Appuskidu · 05/01/2024 15:52

It took serious LA involvement to ensure the pause, even though during the inspection news came through that an incident in the local community meant that staff and children in the school had lost young family members.The inspection resumed two weeks later.

Wow.

Yet I read on a long thread on Twitter about inspections that an inspector had to leave a school early one day because of an ‘emergency’ whereby she had to go home and collect her husband’s passport and take it to him.

Yet ‘emergencies’ such as a head teacher’s surgery, imminent death of a close family member or a loved one’s funeral have not been deemed important enough to warrant a pause though.

UsingChangeofName · 05/01/2024 16:13

LahnaMJA · 05/01/2024 15:08

Of course they can't prove it because in any case most HT’s see too scared to share their stress with an LI.

HT’s in the main, cover their own stress.
They are concerned about their own staff.
They are concerned about the implications on the L&M judgement if they appear weak.

I've sat on the floor with a stressed HT.
I've talked HT’s round, to attend day 2.
I've supported HT’s to be calm so that they can evidence their work and that of their school.

I've prevented HT’s blaming themselves when the inspector is accusatory about safeguarding.
I've worked with a school where post inspection a teacher took her own life. The impact of that on the school community is massive, especially when scrutiny returns.

I've tried to support schools request a deferral ( turned down even though the HT would not be able to attend inspection, due to the timing of her radiotherapy appointment on day 1).

I've only ever been involved in one paused inspection.

It took serious LA involvement to ensure the pause, even though during the inspection news came through that an incident in the local community meant that staff and children in the school had lost young family members.
The inspection resumed two weeks later.

All of these are so shocking - or should be to the population as a whole - and yet, are just not surprising to anyone with experience working in schools. It is so common it almost becomes the norm. Angry

Appuskidu · 05/01/2024 16:31

What depresses me so much that nearly all the comments I read from the general public (ie not on an education-type account) are people saying a combination of the following

-She shouldn’t have been a head if she wasn’t up to the scrunity.
-Of course schools should be inspected, it’s public money-they just want to get away with doing nothing.
-fine, the Ofsted might have contributed to her suicide but what else was going on?
-teachers with mental health problems should be sacked.
-Heads are accountable to the rest of us, if they don’t want to be, then they can just leave.
-Ofsted can’t just say only nice things for fear they might offend someone.

Maybe the other comments are deleted, I don’t know, but I find it rather hard to stomach.

tilsmumsy · 05/01/2024 16:49

@Appuskidu it's absolutely double standards isn't it? And in the case of some full time HMIs I know of, they'd never stand up to the responsibility and scrutiny of running a school themselves. They've never been a Head but are happy to work within a toxic framework judging others who've got the balls to do the job.

Joleyne · 07/01/2024 14:13

The discussion should be widened to include the other sectors that Ofsted deals with.
This isn’t only happening in schools and it’s too easy to dismiss if people think it’s just teachers, or just unions making a fuss.

Yesterday, I read of a childminder who has been told that Ofsted is coming to inspect her, even though her husband has just died.
I read of a whole nursery left distraught after an inspection with a rude, antagonistic inspector.
I heard from a childminder left so traumatised by Ofsted, she collapsed and needed medical attention.

And that’s just in one day. There are still stories being reported to Early Years organisations. Really appalling, distressing stories.

It’s all very well for the Times to complain that unions have got it in for Ofsted. They ought to be asking why there’s so much ammunition.
Ofsted needs to stop behaving like a bully whining that everyone’s just picking on him and take some responsibility.

▶ _DATA PROVIDED_
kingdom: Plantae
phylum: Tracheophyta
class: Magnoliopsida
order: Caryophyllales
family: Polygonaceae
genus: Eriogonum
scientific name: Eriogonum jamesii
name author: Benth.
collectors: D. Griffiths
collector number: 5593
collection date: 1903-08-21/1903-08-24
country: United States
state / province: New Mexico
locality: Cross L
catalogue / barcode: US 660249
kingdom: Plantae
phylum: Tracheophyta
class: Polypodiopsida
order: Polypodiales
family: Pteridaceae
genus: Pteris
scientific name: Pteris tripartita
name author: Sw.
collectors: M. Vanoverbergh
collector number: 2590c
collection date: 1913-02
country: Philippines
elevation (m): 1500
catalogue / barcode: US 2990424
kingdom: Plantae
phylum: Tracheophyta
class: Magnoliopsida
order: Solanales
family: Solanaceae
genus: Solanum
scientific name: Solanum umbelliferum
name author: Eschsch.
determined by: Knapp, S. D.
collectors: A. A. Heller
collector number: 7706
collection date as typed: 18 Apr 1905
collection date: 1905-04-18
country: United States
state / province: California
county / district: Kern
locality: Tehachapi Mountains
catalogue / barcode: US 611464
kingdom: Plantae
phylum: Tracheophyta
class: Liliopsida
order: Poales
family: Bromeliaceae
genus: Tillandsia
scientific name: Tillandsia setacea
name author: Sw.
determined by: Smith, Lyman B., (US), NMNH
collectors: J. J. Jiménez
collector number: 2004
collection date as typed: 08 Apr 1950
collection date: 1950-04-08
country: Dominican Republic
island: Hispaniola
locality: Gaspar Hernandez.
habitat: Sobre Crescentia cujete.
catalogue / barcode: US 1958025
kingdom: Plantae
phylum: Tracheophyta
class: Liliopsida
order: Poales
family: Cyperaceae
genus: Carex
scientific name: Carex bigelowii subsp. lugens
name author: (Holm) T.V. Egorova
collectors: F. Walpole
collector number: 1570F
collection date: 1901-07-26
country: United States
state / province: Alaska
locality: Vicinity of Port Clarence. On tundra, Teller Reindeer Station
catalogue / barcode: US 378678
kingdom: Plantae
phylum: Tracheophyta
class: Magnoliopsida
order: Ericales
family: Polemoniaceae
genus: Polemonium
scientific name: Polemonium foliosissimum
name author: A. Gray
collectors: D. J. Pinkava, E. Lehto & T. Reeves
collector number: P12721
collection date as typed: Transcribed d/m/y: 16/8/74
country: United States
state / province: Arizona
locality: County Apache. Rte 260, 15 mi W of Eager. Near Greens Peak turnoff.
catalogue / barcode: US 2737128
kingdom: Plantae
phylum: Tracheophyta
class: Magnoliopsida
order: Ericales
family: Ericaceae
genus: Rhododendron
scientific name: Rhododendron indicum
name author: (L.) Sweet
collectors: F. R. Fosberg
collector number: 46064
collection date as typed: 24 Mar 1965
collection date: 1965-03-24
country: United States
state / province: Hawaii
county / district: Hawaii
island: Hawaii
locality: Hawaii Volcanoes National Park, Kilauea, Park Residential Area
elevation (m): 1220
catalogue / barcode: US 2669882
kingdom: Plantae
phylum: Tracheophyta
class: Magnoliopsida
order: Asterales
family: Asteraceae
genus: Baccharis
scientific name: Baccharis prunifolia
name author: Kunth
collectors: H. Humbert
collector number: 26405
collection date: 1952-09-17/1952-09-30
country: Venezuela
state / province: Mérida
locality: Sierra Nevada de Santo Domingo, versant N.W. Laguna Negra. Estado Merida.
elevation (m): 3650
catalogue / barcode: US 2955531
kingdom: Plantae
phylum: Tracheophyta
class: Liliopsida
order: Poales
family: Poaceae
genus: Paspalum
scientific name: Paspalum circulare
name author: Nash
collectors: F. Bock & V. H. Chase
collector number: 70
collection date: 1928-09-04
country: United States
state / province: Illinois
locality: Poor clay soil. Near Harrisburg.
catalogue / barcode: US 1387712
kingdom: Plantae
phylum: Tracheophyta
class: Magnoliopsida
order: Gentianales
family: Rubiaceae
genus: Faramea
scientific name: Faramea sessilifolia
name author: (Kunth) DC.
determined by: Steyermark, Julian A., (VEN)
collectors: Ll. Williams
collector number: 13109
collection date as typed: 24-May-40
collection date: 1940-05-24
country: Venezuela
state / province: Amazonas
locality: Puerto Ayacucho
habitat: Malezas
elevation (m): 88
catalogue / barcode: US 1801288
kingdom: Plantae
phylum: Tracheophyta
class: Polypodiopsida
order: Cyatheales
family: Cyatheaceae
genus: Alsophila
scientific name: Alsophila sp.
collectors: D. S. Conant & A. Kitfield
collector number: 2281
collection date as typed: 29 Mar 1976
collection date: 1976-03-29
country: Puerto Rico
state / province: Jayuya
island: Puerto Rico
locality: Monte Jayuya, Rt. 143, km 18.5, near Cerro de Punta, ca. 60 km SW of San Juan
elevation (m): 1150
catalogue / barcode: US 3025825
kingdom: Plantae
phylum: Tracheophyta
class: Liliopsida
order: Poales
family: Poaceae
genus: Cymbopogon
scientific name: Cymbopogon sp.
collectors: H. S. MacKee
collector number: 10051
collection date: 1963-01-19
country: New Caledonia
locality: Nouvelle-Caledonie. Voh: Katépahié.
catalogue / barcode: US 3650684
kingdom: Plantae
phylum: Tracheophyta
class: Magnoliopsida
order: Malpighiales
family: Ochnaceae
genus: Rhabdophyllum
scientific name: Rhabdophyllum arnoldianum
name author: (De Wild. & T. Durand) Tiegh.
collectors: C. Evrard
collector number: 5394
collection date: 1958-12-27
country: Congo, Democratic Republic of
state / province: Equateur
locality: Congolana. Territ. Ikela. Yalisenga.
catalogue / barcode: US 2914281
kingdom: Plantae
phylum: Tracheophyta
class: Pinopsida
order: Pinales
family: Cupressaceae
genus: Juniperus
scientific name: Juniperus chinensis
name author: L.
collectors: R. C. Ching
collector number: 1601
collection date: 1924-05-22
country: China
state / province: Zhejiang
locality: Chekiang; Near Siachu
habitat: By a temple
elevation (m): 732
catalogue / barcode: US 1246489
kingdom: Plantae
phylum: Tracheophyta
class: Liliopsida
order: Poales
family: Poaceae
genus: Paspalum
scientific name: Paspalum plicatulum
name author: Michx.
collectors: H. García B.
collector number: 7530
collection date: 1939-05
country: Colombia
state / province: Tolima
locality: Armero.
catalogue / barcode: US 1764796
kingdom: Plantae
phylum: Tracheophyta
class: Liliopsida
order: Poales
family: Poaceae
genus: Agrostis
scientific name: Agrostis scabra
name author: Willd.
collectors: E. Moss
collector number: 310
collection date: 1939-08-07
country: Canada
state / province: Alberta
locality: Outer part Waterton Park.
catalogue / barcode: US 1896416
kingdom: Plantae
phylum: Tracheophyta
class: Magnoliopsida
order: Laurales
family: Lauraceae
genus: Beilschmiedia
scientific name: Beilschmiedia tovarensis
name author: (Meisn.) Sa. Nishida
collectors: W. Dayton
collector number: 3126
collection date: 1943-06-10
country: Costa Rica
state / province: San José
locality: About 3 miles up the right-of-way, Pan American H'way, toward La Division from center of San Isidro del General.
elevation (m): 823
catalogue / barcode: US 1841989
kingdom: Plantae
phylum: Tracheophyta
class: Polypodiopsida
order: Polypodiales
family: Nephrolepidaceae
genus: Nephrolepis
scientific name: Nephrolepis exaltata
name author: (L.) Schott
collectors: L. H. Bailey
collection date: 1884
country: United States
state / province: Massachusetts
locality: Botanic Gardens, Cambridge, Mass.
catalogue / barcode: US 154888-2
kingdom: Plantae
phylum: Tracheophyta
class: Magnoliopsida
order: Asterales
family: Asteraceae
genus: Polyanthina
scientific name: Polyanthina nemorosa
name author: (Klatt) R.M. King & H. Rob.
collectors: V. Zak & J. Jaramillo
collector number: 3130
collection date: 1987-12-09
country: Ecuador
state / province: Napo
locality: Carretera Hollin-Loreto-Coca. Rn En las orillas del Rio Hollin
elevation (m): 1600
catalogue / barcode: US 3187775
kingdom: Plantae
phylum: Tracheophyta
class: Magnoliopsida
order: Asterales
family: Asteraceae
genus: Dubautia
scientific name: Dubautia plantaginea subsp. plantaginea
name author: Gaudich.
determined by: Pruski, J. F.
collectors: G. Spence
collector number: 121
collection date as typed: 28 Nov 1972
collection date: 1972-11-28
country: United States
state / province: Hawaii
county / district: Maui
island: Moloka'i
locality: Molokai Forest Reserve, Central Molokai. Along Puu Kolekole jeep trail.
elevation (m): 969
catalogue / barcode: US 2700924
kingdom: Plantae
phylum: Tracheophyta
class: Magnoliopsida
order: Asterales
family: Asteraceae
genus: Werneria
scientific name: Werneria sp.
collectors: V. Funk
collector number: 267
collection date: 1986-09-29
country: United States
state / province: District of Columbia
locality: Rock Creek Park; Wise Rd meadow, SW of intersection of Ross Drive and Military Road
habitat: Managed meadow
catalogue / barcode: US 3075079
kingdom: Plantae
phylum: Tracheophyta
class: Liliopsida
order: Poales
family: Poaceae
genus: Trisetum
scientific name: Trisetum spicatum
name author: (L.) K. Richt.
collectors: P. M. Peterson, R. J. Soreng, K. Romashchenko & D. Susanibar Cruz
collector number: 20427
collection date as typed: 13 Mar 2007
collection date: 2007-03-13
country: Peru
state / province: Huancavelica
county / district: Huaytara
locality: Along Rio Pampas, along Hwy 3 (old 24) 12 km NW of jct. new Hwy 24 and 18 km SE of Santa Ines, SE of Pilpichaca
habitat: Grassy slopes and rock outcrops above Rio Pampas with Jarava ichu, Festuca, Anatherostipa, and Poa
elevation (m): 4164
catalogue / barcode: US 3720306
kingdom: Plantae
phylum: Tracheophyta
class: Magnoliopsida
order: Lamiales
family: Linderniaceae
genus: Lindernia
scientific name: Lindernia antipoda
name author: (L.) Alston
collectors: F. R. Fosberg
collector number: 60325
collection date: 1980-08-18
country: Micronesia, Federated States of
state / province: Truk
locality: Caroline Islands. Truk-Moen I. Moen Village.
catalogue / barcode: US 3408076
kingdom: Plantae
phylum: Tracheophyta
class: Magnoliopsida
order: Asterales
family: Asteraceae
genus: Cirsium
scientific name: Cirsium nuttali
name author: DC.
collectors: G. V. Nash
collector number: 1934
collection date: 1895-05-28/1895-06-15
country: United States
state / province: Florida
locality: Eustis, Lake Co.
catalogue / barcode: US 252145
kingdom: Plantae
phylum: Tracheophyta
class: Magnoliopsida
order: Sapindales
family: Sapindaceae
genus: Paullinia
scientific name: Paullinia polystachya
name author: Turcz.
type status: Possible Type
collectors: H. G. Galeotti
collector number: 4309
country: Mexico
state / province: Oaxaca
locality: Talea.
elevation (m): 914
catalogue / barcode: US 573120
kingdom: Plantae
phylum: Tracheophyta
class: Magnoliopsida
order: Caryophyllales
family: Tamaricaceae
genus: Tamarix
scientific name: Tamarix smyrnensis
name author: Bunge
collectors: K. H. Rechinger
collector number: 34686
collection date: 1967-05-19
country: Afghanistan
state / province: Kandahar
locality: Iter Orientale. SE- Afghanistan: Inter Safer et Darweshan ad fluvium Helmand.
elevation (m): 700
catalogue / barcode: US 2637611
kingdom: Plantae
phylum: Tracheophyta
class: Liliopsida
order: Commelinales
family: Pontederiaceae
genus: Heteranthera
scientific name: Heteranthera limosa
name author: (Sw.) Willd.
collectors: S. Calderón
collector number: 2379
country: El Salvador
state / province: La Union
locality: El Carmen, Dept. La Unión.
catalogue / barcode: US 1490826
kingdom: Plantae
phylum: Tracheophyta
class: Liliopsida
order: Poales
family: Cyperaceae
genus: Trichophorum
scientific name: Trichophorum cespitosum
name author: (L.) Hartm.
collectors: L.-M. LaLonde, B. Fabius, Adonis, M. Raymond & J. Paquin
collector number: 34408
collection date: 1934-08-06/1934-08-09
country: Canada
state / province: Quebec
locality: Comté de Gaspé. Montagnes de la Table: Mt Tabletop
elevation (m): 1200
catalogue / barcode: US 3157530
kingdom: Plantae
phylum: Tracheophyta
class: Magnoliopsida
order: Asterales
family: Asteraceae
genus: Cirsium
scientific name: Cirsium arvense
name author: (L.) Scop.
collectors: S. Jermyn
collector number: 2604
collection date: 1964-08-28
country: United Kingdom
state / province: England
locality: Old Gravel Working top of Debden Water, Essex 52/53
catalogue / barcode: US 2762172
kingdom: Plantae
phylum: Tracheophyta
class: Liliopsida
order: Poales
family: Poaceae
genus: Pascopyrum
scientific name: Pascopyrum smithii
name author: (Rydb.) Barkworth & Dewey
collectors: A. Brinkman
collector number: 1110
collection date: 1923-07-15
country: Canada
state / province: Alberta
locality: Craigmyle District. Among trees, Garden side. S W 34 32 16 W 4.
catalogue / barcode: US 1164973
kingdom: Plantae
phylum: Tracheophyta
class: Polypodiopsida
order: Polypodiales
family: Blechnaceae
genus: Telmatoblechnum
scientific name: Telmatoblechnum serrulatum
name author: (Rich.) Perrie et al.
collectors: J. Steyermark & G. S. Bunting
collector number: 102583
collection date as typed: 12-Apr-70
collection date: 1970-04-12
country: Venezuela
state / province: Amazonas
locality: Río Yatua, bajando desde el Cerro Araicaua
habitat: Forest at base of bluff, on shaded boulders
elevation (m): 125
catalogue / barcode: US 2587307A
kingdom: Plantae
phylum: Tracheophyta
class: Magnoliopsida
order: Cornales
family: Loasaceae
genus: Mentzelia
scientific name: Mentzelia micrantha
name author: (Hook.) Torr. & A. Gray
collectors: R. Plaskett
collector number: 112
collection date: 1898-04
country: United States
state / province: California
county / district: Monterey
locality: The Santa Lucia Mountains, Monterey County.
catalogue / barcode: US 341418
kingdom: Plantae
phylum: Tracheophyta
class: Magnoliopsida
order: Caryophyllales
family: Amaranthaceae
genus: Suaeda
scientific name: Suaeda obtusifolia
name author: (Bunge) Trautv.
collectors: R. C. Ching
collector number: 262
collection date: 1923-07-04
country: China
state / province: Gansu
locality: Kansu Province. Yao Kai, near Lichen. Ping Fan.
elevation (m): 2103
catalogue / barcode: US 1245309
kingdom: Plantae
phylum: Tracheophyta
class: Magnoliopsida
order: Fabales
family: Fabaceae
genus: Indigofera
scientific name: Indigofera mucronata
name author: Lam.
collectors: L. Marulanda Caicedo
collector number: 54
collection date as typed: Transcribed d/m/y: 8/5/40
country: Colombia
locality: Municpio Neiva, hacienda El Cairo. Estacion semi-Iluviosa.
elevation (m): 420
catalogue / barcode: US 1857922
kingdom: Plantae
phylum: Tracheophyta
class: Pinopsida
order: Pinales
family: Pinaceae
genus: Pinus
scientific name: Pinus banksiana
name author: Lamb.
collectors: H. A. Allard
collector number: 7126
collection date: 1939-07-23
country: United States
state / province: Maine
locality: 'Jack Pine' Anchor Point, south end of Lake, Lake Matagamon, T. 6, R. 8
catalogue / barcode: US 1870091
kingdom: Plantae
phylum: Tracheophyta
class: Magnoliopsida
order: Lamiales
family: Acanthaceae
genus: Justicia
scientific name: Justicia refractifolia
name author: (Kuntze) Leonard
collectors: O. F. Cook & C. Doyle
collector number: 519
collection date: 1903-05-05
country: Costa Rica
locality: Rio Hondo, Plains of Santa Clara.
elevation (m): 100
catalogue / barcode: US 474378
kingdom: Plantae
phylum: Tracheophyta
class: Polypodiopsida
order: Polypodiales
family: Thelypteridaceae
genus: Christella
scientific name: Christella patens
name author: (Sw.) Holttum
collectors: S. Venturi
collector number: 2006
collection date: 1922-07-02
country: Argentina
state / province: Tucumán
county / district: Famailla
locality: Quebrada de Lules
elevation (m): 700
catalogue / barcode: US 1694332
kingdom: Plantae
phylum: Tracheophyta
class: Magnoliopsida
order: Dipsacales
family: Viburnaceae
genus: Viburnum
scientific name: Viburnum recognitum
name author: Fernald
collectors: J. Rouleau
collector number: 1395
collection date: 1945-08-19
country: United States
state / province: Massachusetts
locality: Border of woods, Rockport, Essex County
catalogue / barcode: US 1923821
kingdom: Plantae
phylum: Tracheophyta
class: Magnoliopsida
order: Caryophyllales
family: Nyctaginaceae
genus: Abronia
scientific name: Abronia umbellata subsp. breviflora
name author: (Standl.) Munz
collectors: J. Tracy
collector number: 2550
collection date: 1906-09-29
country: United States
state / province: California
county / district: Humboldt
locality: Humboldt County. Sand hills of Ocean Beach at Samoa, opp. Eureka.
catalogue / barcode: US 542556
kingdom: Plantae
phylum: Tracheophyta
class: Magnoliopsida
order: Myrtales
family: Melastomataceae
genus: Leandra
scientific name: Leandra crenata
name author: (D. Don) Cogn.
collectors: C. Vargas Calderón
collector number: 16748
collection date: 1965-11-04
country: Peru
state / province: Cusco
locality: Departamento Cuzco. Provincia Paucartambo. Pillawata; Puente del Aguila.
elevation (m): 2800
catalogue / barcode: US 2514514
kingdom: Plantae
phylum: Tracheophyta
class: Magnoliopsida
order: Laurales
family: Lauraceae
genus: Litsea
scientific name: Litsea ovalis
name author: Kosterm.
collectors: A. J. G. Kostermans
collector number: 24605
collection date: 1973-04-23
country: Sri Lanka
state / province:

▶ _TASK INSTRUCTIONS_
Retype everything in the forum thread about Ofsted inspections from "HT’s in the" down to "when scrutiny returns.".

▶ _RESPONSE TO THIS TASK_
HT’s in the main, cover their own stress.
They are concerned about their own staff.
They are concerned about the implications on the L&M judgement if they appear weak.

I've sat on the floor with a stressed HT.
I've talked HT’s round, to attend day 2.
I've supported HT’s to be calm so that they can evidence their work and that of their school.

I've prevented HT’s blaming themselves when the inspector is accusatory about safeguarding.
I've worked with a school where post inspection a teacher took her own life. The impact of that on the school community is massive, especially when scrutiny returns.